== WORK TO COMPLETE ==
Word for word, repeat everything in the records below except the pictures.

== TASK INPUT ==
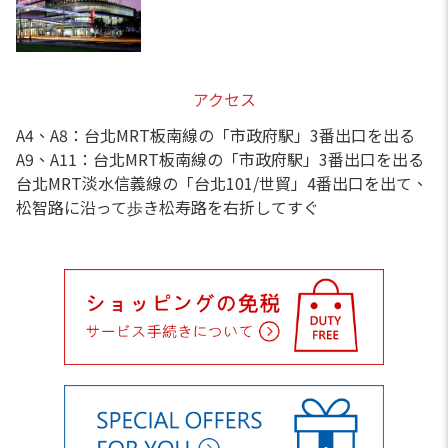
アクセス
A4、A8：台北MRT板南線の「市政府駅」3番出口を出る
A9、A11：台北MRT板南線の「市政府駅」3番出口を出る
台北MRT淡水信義線の「台北101/世貿」4番出口を出て、
松智路に沿って歩き松寿路を右折してすぐ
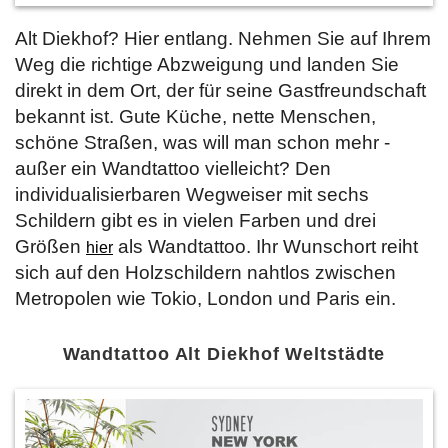
Alt Diekhof? Hier entlang. Nehmen Sie auf Ihrem
Weg die richtige Abzweigung und landen Sie
direkt in dem Ort, der für seine Gastfreundschaft
bekannt ist. Gute Küche, nette Menschen,
schöne Straßen, was will man schon mehr -
außer ein Wandtattoo vielleicht? Den
individualisierbaren Wegweiser mit sechs
Schildern gibt es in vielen Farben und drei
Größen
als Wandtattoo. Ihr Wunschort reiht
hier
sich auf den Holzschildern nahtlos zwischen
Metropolen wie Tokio, London und Paris ein.
Wandtattoo Alt Diekhof Weltstädte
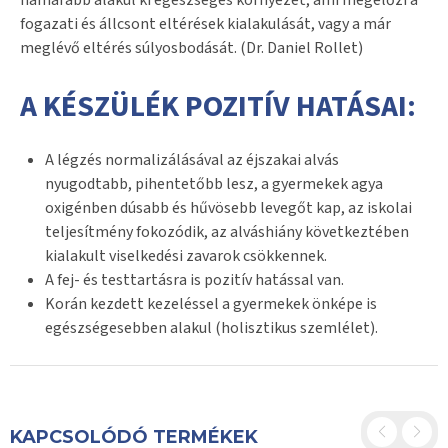
hamarabb alakul ki egészséges környezet, ami megelőzi a
fogazati és állcsont eltérések kialakulását, vagy a már
meglévő eltérés súlyosbodását. (Dr. Daniel Rollet)
A KÉSZÜLÉK POZITÍV HATÁSAI:
A légzés normalizálásával az éjszakai alvás
nyugodtabb, pihentetőbb lesz, a gyermekek agya
oxigénben dúsabb és hűvösebb levegőt kap, az iskolai
teljesítmény fokozódik, az alváshiány következtében
kialakult viselkedési zavarok csökkennek.
A fej- és testtartásra is pozitív hatással van.
Korán kezdett kezeléssel a gyermekek önképe is
egészségesebben alakul (holisztikus szemlélet).
KAPCSOLÓDÓ TERMÉKEK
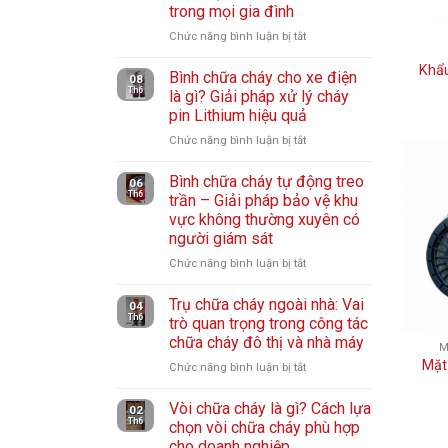
môi
trong mọi gia đình
–
độc
trường
Giải
3M
Chức năng bình luận bị tắt
ở
làm
pháp
6200
Mặt
việc
Khẩu
bảo
và
Bình chữa cháy cho xe điện
nạ
08
vệ
Th6
phin
là gì? Giải pháp xử lý cháy
chống
hô
pin Lithium hiệu quả
lọc:
khói
hấp
Giải
hỏa
Chức năng bình luận bị tắt
ở
hiệu
pháp
hoạn:
Bình
quả
bảo
Thiết
Bình chữa cháy tự động treo
chữa
06
cho
vệ
Th6
bị
trần – Giải pháp bảo vệ khu
cháy
người
hô
vực không thường xuyên có
thoát
cho
lao
hấp
người giám sát
hiểm
xe
động
cho
cần
điện
Chức năng bình luận bị tắt
ở
nhà
có
là
Bình
xưởng
trong
gì?
Trụ chữa cháy ngoài nhà: Vai
chữa
04
mọi
Th6
trò quan trọng trong công tác
Giải
cháy
gia
chữa cháy đô thị và nhà máy
pháp
tự
M
đình
xử
động
Mặt
Chức năng bình luận bị tắt
ở
lý
treo
Trụ
cháy
trần
Vòi chữa cháy là gì? Cách lựa
chữa
02
pin
Th6
–
chọn vòi chữa cháy phù hợp
cháy
Lithium
cho doanh nghiệp
Giải
ngoài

== OUTPUT OF THE TASK ==
アクセス
A4、A8：台北MRT板南線の「市政府駅」3番出口を出る
A9、A11：台北MRT板南線の「市政府駅」3番出口を出る
台北MRT淡水信義線の「台北101/世貿」4番出口を出て、
松智路に沿って歩き松寿路を右折してすぐ
Alt Diekhof? Hier entlang. Nehmen Sie auf Ihrem
Weg die richtige Abzweigung und landen Sie
direkt in dem Ort, der für seine Gastfreundschaft
bekannt ist. Gute Küche, nette Menschen,
schöne Straßen, was will man schon mehr -
außer ein Wandtattoo vielleicht? Den
individualisierbaren Wegweiser mit sechs
Schildern gibt es in vielen Farben und drei
Größen
als Wandtattoo. Ihr Wunschort reiht
hier
sich auf den Holzschildern nahtlos zwischen
Metropolen wie Tokio, London und Paris ein.
Wandtattoo Alt Diekhof Weltstädte
hamarabb alakul ki egészséges környezet, ami megelőzi a
fogazati és állcsont eltérések kialakulását, vagy a már
meglévő eltérés súlyosbodását. (Dr. Daniel Rollet)
A KÉSZÜLÉK POZITÍV HATÁSAI:
A légzés normalizálásával az éjszakai alvás
nyugodtabb, pihentetőbb lesz, a gyermekek agya
oxigénben dúsabb és hűvösebb levegőt kap, az iskolai
teljesítmény fokozódik, az alváshiány következtében
kialakult viselkedési zavarok csökkennek.
A fej- és testtartásra is pozitív hatással van.
Korán kezdett kezeléssel a gyermekek önképe is
egészségesebben alakul (holisztikus szemlélet).
KAPCSOLÓDÓ TERMÉKEK
môi
trong mọi gia đình
–
độc
trường
Giải
3M
Chức năng bình luận bị tắt
ở
làm
pháp
6200
Mặt
việc
Khẩu
bảo
và
Bình chữa cháy cho xe điện
nạ
08
vệ
Th6
phin
là gì? Giải pháp xử lý cháy
chống
hô
pin Lithium hiệu quả
lọc:
khói
hấp
Giải
hỏa
Chức năng bình luận bị tắt
ở
hiệu
pháp
hoạn:
Bình
quả
bảo
Thiết
Bình chữa cháy tự động treo
chữa
06
cho
vệ
Th6
bị
trần – Giải pháp bảo vệ khu
cháy
người
hô
vực không thường xuyên có
thoát
cho
lao
hấp
người giám sát
hiểm
xe
động
cho
cần
điện
Chức năng bình luận bị tắt
ở
nhà
có
là
Bình
xưởng
trong
gì?
Trụ chữa cháy ngoài nhà: Vai
chữa
04
mọi
Th6
trò quan trọng trong công tác
Giải
cháy
gia
chữa cháy đô thị và nhà máy
pháp
tự
M
đình
xử
động
Mặt
Chức năng bình luận bị tắt
ở
lý
treo
Trụ
cháy
trần
Vòi chữa cháy là gì? Cách lựa
chữa
02
pin
Th6
–
chọn vòi chữa cháy phù hợp
cháy
Lithium
cho doanh nghiệp
Giải
ngoài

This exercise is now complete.